There’s a fascinating inevitability at the heart of Massive Chalice. Time creeps inexorably forward, as you – the immortal monarch of an all-too-mortal country – command a squad of heroes to repel the ever-advancing corruption of the mysterious Cadence.
Ten, fifteen, twenty years pass between incursions, and your squad ages with little grace, their aptitudes and statistics shifting as time steals strength, hones intuition, drags them toward a grave no degree of tactical thinking can escape.
Your most valuable resources are measured in years, each decision weighed by the effects of those years on your chosen bloodlines. Do you retire your strongest hero at the height of his fecundity and lock him in a castle with his eugenically-chosen wife to breed the next generation? Can you spare a talented hunter for a twelve-year grail quest in which she may recover a powerful artefact, or end up dead in a ditch far from home?
Inevitably, he dies peacefully in his bed, her heroism fades from memory. Fifty, a hundred, two hundred years pass. What were their names, again?

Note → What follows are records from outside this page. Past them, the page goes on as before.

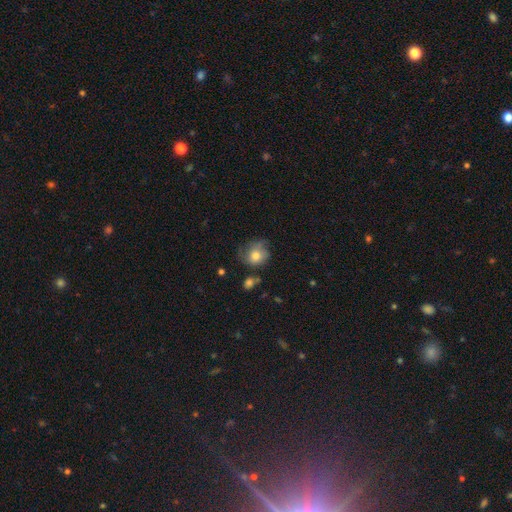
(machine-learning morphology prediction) A smooth galaxy with no disk features (67%) that is round (76%). Merging: none (52%).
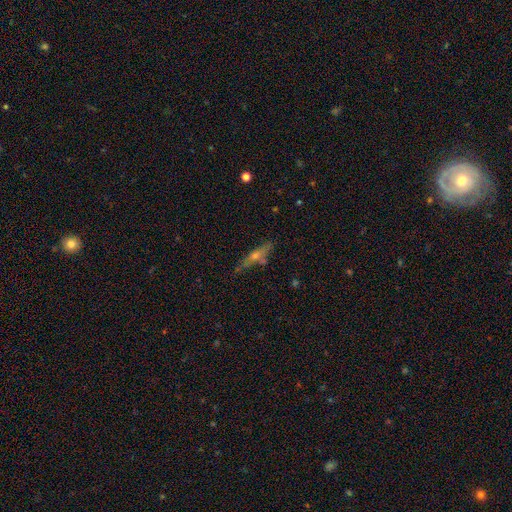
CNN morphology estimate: This is likely a featured or disk galaxy (62%). It is clearly viewed edge-on (90%). Edge-on bulge: clearly rounded (84%). Merging: likely none (74%).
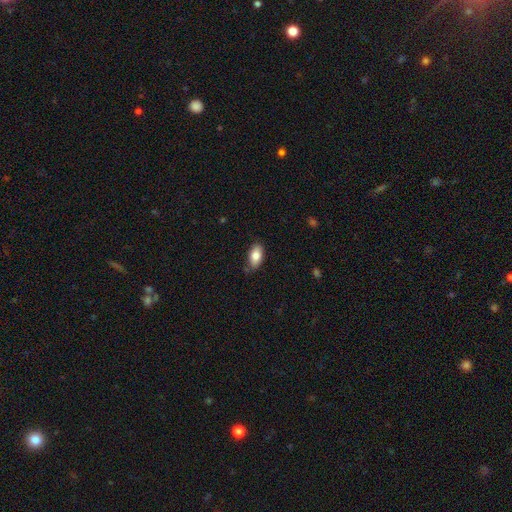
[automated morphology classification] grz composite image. It shows a smooth galaxy with no disk features (82%) that is in between round and cigar-shaped (92%). Merging: none (75%).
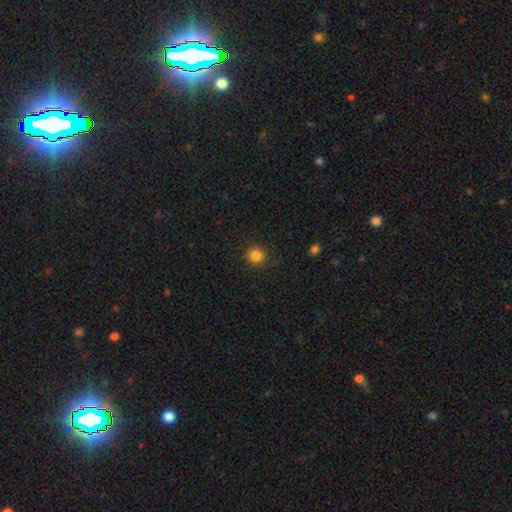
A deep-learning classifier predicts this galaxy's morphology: Smooth or featured: smooth — 84% (star or artifact — 12%)
How rounded: round — 91% (in between — 8%)
Merging: none — 90% (minor disturbance — 6%)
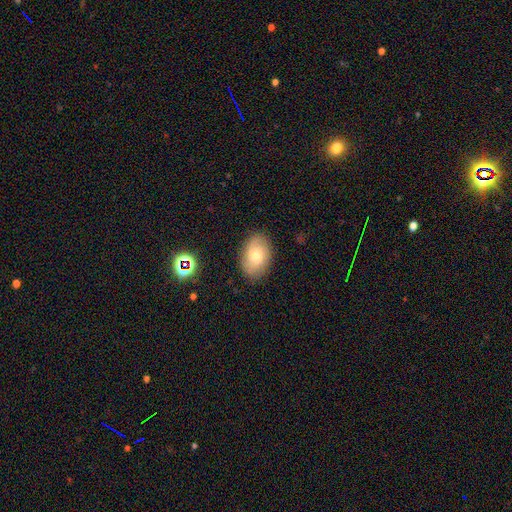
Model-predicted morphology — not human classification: Smooth or featured: smooth — 61% (featured or disk — 30%)
How rounded: in between — 86% (round — 13%)
Merging: none — 84% (minor disturbance — 12%)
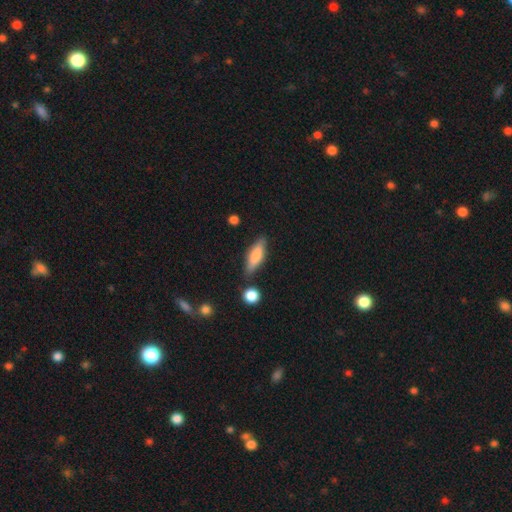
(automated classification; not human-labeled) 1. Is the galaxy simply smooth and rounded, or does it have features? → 70% smooth, 24% featured or disk, 6% star or artifact.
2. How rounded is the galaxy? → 50% cigar-shaped, 48% in between, 3% round.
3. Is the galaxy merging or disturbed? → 79% none, 14% minor disturbance, 4% merger, 3% major disturbance.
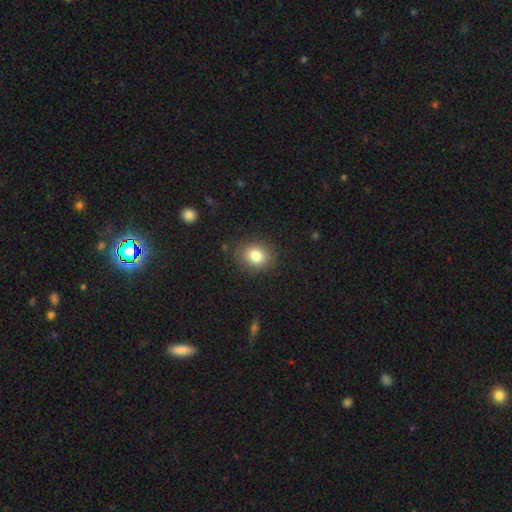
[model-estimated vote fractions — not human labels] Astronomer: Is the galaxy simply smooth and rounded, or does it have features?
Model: smooth — 83%.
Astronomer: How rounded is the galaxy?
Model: round — 61% (runner-up: in between, 38%).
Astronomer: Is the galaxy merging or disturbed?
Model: none — 86%.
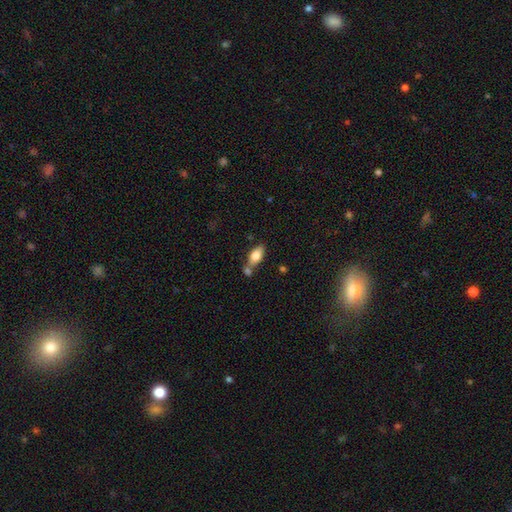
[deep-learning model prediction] Morphology: type=smooth (75%); roundness=in between (87%); merging=none (55%).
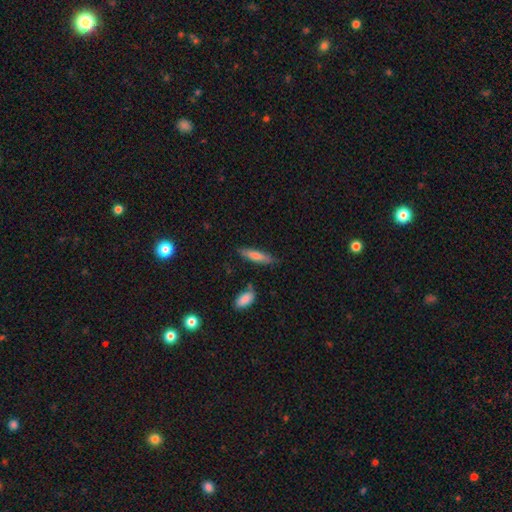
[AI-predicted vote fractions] A smooth galaxy with no disk features (67%) that is cigar-shaped (79%).

Vote fractions:
- Smooth or featured? smooth: 67% / featured or disk: 27% / star or artifact: 7%
- How rounded? cigar-shaped: 79% / in between: 19% / round: 2%
- Merging? none: 80% / minor disturbance: 14% / merger: 3% / major disturbance: 3%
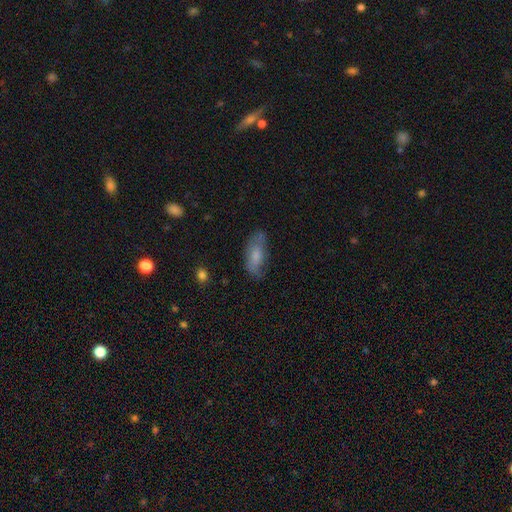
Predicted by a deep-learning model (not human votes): This is likely a smooth galaxy (65%). How rounded: likely in between (76%). Merging: likely none (63%).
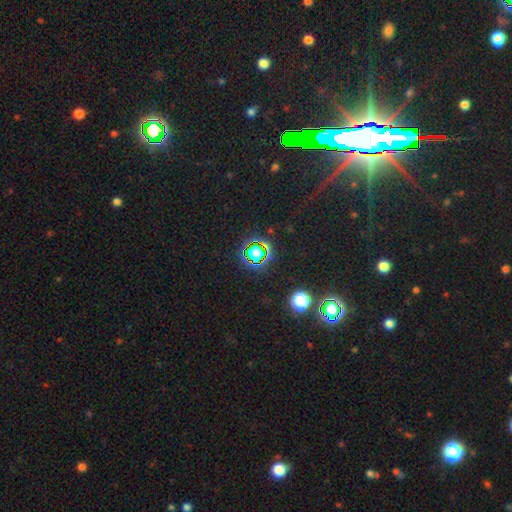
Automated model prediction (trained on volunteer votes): This appears to be a star or artifact, not a galaxy (68%).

No matter how thematically apt it may be, this winnowing of memory ultimately undermines Massive Chalice. It becomes increasingly difficult to care about the soldiers under your command when they’re so obviously ephemeral. By the time they’ve survived a battle or three it’s time to marry them off and focus on their younger siblings, their eventual death marked by little more than a request to assign a replacement. It’s disconcerting that the ideal response to the death of an honoured regent is to immediately install their infant great-grand-daughter on their throne, married to your most fertile twenty-four year old Caberjack. It brings into sharp focus that these heroes and regents and sages are merely pawns, representatives of important bloodlines but of little import in their own right.
And if it’s not the people you’re fighting for, what exactly is the point of the Chalice?